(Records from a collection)
=======

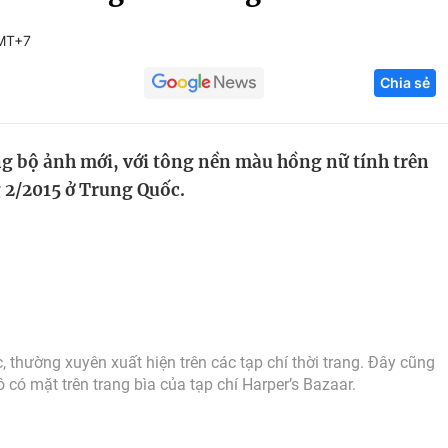
Góc ảnh
GMT+7
Chia sẻ
Giáo dục
Công nghệ
Tuyển sinh
Hitech Công ng
g bộ ảnh mới, với tông nền màu hồng nữ tính trên
Học trực tuyến
Sản phẩm
g 2/2015 ở Trung Quốc.
g
Thị trường
Tư vấn
thường xuyên xuất hiện trên các tạp chí thời trang. Đây cũng
 có mặt trên trang bìa của tạp chí Harper’s Bazaar.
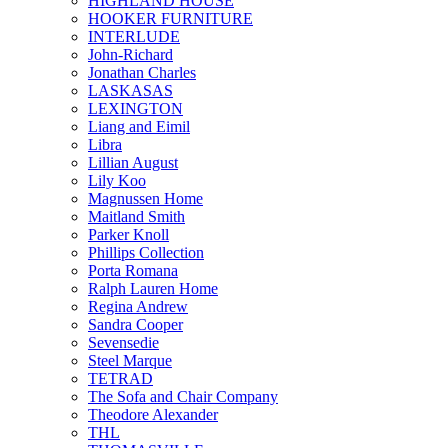
HIGHLAND HOUSE
HOOKER FURNITURE
INTERLUDE
John-Richard
Jonathan Charles
LASKASAS
LEXINGTON
Liang and Eimil
Libra
Lillian August
Lily Koo
Magnussen Home
Maitland Smith
Parker Knoll
Phillips Collection
Porta Romana
Ralph Lauren Home
Regina Andrew
Sandra Cooper
Sevensedie
Steel Marque
TETRAD
The Sofa and Chair Company
Theodore Alexander
THL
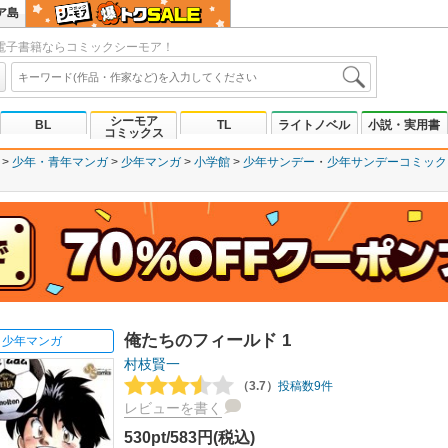
ア島
電子書籍ならコミックシーモア！
シーモア
BL
TL
ライトノベル
小説・実用書
コミックス
少年・青年マンガ
少年マンガ
小学館
少年サンデー
少年サンデーコミック
俺たちのフィールド 1
少年マンガ
村枝賢一
（3.7）
投稿数9件
レビューを書く
530pt/583円(税込)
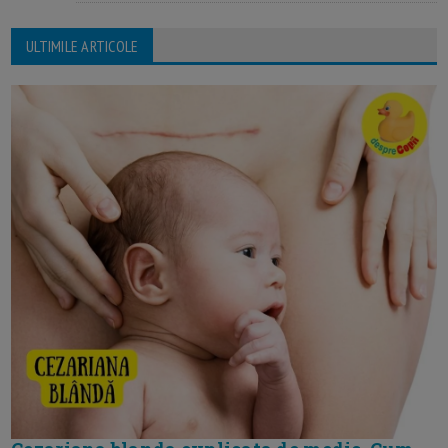
ULTIMILE ARTICOLE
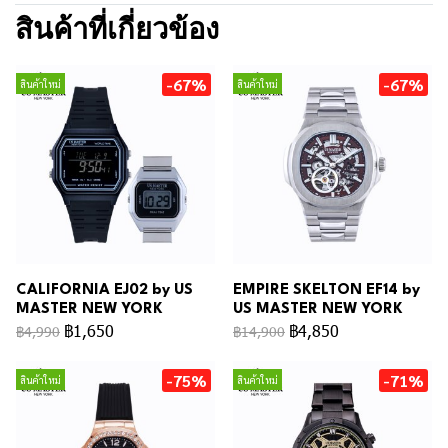
สินค้าที่เกี่ยวข้อง
-67%
-67%
สินค้าใหม่
สินค้าใหม่
CALIFORNIA EJ02 by US
EMPIRE SKELTON EF14 by
MASTER NEW YORK
US MASTER NEW YORK
฿1,650
฿4,850
฿4,990
฿14,900
-75%
-71%
สินค้าใหม่
สินค้าใหม่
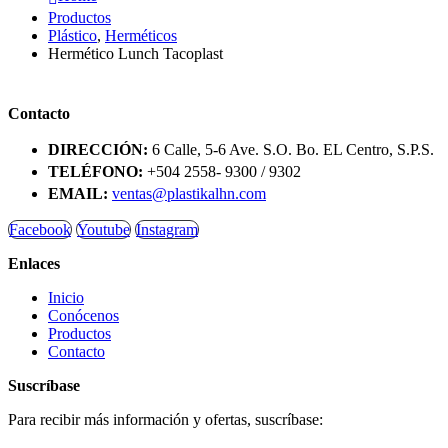
Productos
Plástico
,
Herméticos
Hermético Lunch Tacoplast
Contacto
DIRECCIÓN:
6 Calle, 5-6 Ave. S.O. Bo. EL Centro, S.P.S.
TELÉFONO:
+504 2558- 9300 / 9302
EMAIL:
ventas@plastikalhn.com
Facebook
Youtube
Instagram
Enlaces
Inicio
Conócenos
Productos
Contacto
Suscríbase
Para recibir más información y ofertas, suscríbase:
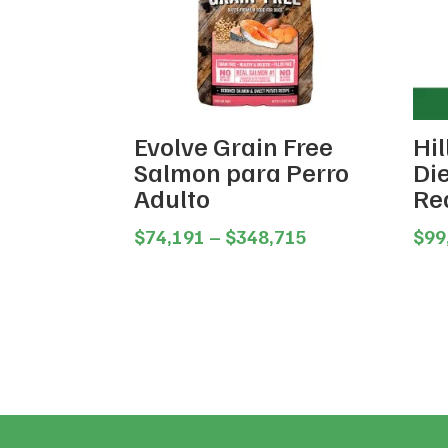
Evolve Grain Free
Hil
Salmon para Perro
Di
Adulto
Re
Price
$
74,191
–
$
348,715
$
99
range:
$74,191
through
$348,715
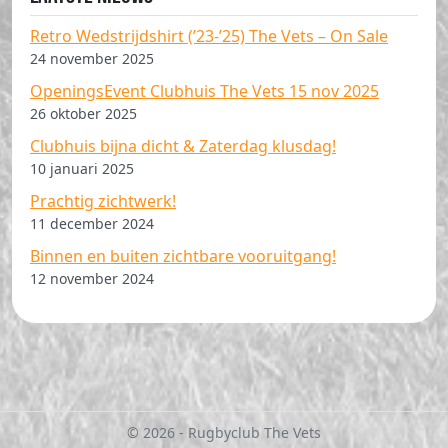
Retro Wedstrijdshirt (’23-’25) The Vets – On Sale
24 november 2025
OpeningsEvent Clubhuis The Vets 15 nov 2025
26 oktober 2025
Clubhuis bijna dicht & Zaterdag klusdag!
10 januari 2025
Prachtig zichtwerk!
11 december 2024
Binnen en buiten zichtbare vooruitgang!
12 november 2024
© 2026 - Rugbyclub The Vets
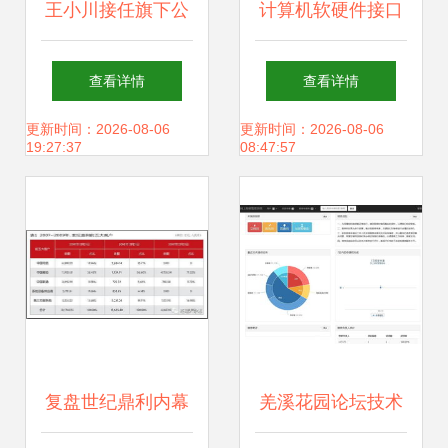
王小川接任旗下公
计算机软硬件接口
司，技术驱动战略
桥接数字与物理世
查看详情
查看详情
升级
界的技术密钥
更新时间：2026-08-06
更新时间：2026-08-06
19:27:37
08:47:57
复盘世纪鼎利内幕
羌溪花园论坛技术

=======

Word for word, set down every record, keeping the images out.

THE COMPLETED TASK:
Góc ảnh
GMT+7
Chia sẻ
Giáo dục
Công nghệ
Tuyển sinh
Hitech Công ng
g bộ ảnh mới, với tông nền màu hồng nữ tính trên
Học trực tuyến
Sản phẩm
g 2/2015 ở Trung Quốc.
g
Thị trường
Tư vấn
thường xuyên xuất hiện trên các tạp chí thời trang. Đây cũng
 có mặt trên trang bìa của tạp chí Harper’s Bazaar.
HIGHLAND HOUSE
HOOKER FURNITURE
INTERLUDE
John-Richard
Jonathan Charles
LASKASAS
LEXINGTON
Liang and Eimil
Libra
Lillian August
Lily Koo
Magnussen Home
Maitland Smith
Parker Knoll
Phillips Collection
Porta Romana
Ralph Lauren Home
Regina Andrew
Sandra Cooper
Sevensedie
Steel Marque
TETRAD
The Sofa and Chair Company
Theodore Alexander
THL
ア島
電子書籍ならコミックシーモア！
シーモア
BL
TL
ライトノベル
小説・実用書
コミックス
少年・青年マンガ
少年マンガ
小学館
少年サンデー
少年サンデーコミック
俺たちのフィールド 1
少年マンガ
村枝賢一
（3.7）
投稿数9件
レビューを書く
530pt/583円(税込)
ULTIMILE ARTICOLE
สินค้าที่เกี่ยวข้อง
-67%
-67%
สินค้าใหม่
สินค้าใหม่
CALIFORNIA EJ02 by US
EMPIRE SKELTON EF14 by
MASTER NEW YORK
US MASTER NEW YORK
฿1,650
฿4,850
฿4,990
฿14,900
-75%
-71%
สินค้าใหม่
สินค้าใหม่
Productos
Plástico
,
Herméticos
Hermético Lunch Tacoplast
Contacto
DIRECCIÓN:
6 Calle, 5-6 Ave. S.O. Bo. EL Centro, S.P.S.
TELÉFONO:
+504 2558- 9300 / 9302
EMAIL:
ventas@plastikalhn.com
Facebook
Youtube
Instagram
Enlaces
Inicio
Conócenos
Productos
Contacto
Suscríbase
Para recibir más información y ofertas, suscríbase:
Evolve Grain Free
Hil
Salmon para Perro
Di
Adulto
Re
Price
$
74,191
–
$
348,715
$
99
range:
$74,191
through
$348,715
Retro Wedstrijdshirt (’23-’25) The Vets – On Sale
24 november 2025
OpeningsEvent Clubhuis The Vets 15 nov 2025
26 oktober 2025
Clubhuis bijna dicht & Zaterdag klusdag!
10 januari 2025
Prachtig zichtwerk!
11 december 2024
Binnen en buiten zichtbare vooruitgang!
12 november 2024
© 2026 - Rugbyclub The Vets
王小川接任旗下公
计算机软硬件接口
司，技术驱动战略
桥接数字与物理世
查看详情
查看详情
升级
界的技术密钥
更新时间：2026-08-06
更新时间：2026-08-06
19:27:37
08:47:57
复盘世纪鼎利内幕
羌溪花园论坛技术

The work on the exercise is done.